Friday, 29th March 2024
To guardian.ng
Search

Rivers government seals NDDC headquarters over tax evasion

By Kelvin Ebiri, Port Harcourt
18 July 2018   |   3:04 am
The Rivers State government has sealed-off the headquarters of the Niger Delta Development Commission (NDDC) in Port Harcourt over alleged N1.8 billion tax evasion. Leader of the state Internal Revenue Board’s enforcement team, Ndenbo Manson, said the commission failed to remit taxes to the state government for several years. The Guardian learnt that the revenue…

The Rivers State government has sealed-off the headquarters of the Niger Delta Development Commission (NDDC) in Port Harcourt over alleged N1.8 billion tax evasion.

Leader of the state Internal Revenue Board’s enforcement team, Ndenbo Manson, said the commission failed to remit taxes to the state government for several years.

The Guardian learnt that the revenue agency had obtained a court order to carry out the exercise, which prevented NDDC’s workers and contractors from gaining access to its headquarters on the Port Harcourt-Aba expressway.

“We are here to collect about N1.8 billion and also ask the NDDC to release their documents because this is self assessment. Over the years, the commission refused to allow us access to their documents.

“We made frantic efforts in the past to collect revenue from the NDDC, but our effort had not yielded the desired results,” he said.

He explained that the revenue board had no other option than to approach the court for an order to seal-off the commission’s premises, which had been struggling to pay contractors and media organisations for advertisements.

Manson also accused the NDDC of withholding taxes due the state from 2014 to date, explaining that if NDDC had obeyed the court order, there would not have been any basis to seal-off its premises.

Reacting to the development, its Head, Corporate Affairs, Chijoke Amu-Nnadi, accused the revenue board of acting in bad faith because the commission had already commenced the process of paying the taxes it owed the state government.

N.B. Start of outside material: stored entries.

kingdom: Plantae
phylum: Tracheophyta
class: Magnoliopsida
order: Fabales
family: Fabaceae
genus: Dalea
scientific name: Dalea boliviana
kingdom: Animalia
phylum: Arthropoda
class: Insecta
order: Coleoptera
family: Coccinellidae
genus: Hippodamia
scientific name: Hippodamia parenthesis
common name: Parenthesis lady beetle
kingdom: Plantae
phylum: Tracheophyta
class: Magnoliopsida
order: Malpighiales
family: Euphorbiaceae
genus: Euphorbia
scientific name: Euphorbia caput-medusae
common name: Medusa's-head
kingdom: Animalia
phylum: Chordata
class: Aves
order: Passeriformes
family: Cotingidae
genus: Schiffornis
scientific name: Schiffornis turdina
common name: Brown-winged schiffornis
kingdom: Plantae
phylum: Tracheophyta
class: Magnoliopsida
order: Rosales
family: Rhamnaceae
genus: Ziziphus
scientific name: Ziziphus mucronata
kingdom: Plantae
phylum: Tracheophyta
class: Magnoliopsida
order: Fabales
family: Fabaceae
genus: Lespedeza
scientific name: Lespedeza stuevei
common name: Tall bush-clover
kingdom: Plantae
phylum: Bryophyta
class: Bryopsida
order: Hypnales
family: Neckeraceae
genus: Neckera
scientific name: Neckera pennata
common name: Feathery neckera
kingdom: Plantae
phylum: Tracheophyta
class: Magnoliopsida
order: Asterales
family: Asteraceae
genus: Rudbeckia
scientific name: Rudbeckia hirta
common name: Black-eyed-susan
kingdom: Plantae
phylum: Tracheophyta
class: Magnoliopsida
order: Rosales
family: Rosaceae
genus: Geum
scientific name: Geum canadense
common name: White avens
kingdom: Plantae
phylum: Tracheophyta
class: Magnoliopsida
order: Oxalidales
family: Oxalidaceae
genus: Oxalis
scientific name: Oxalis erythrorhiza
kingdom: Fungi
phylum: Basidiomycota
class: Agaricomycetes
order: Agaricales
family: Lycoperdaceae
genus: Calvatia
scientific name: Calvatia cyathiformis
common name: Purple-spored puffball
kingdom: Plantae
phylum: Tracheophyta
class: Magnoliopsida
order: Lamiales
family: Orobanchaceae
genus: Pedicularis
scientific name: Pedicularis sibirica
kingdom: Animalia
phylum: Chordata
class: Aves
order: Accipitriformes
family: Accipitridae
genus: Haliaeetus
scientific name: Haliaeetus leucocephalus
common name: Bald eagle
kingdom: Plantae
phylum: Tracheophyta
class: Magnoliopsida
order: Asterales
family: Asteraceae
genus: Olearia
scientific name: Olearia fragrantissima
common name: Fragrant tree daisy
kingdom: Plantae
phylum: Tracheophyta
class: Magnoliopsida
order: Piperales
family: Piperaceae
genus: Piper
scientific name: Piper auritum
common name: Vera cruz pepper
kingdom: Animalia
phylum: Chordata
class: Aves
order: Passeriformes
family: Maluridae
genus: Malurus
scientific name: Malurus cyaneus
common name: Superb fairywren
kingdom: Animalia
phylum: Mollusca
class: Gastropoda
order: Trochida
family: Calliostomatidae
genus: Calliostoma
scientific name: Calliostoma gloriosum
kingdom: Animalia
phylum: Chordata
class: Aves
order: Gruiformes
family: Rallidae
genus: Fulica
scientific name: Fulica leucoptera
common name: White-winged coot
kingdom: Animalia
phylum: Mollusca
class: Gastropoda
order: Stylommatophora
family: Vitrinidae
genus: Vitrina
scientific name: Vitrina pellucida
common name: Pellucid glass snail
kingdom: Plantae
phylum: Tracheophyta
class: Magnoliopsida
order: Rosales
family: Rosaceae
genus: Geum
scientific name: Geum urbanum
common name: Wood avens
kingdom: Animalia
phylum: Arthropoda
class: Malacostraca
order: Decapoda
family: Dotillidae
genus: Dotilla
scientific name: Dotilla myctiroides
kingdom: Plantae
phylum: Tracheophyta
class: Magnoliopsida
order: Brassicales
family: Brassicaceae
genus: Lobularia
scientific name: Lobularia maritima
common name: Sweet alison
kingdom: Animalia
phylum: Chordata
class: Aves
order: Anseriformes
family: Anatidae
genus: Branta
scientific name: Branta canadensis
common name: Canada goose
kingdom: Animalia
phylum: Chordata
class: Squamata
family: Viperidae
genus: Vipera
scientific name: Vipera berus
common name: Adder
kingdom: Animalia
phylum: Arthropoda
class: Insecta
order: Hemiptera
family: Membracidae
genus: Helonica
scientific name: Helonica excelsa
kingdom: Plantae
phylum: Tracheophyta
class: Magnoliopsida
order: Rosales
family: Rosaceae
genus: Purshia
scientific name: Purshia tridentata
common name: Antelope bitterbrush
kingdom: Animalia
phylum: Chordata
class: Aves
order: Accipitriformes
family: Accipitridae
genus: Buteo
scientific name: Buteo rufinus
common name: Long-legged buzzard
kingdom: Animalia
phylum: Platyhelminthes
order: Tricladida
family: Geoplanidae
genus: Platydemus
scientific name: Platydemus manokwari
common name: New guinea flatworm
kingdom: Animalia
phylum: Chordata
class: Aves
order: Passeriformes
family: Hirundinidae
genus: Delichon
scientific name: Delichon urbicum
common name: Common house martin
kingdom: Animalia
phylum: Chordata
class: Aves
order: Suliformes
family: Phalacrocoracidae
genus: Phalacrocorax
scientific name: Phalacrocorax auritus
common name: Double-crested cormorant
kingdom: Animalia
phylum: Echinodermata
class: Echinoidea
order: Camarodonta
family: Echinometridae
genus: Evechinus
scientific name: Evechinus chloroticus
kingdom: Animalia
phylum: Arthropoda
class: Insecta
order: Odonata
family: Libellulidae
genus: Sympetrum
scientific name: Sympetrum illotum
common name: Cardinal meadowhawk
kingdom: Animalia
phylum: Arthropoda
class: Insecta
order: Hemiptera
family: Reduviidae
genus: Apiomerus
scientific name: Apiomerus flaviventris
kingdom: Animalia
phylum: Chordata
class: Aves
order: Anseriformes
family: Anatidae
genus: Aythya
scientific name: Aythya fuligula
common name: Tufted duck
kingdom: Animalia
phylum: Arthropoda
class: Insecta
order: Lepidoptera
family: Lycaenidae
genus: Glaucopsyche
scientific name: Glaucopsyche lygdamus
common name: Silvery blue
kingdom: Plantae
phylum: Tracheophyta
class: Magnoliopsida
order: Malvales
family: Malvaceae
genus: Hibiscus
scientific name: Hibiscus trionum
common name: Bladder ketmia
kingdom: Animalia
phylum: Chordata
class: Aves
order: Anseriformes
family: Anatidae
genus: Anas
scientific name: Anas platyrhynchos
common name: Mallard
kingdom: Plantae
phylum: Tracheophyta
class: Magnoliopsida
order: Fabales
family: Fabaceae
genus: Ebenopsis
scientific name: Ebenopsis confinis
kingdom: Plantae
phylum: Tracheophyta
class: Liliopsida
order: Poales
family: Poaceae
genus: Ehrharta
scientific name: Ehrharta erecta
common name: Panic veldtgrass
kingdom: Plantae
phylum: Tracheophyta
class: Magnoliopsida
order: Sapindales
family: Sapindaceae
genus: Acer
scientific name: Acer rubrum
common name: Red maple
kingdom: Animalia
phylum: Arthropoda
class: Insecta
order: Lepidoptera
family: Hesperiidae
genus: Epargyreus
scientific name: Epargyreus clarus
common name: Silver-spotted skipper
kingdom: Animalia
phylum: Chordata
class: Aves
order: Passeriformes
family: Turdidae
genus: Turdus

“We understate there is a court order, but it is important for us to restate that the NDDC, as a responsible corporate citizen, had begun to dispense all obligations raised,” he said.

Amu-Nnadi said following conversations with the revenue board last week, the commission had made the first tranche of payment the parties agreed to and the process to dispense the total amount owed the state had already started.

“It is a bit surprising to see that we come to work to find that officials of the revenue board had sealed our premises,” he lamented.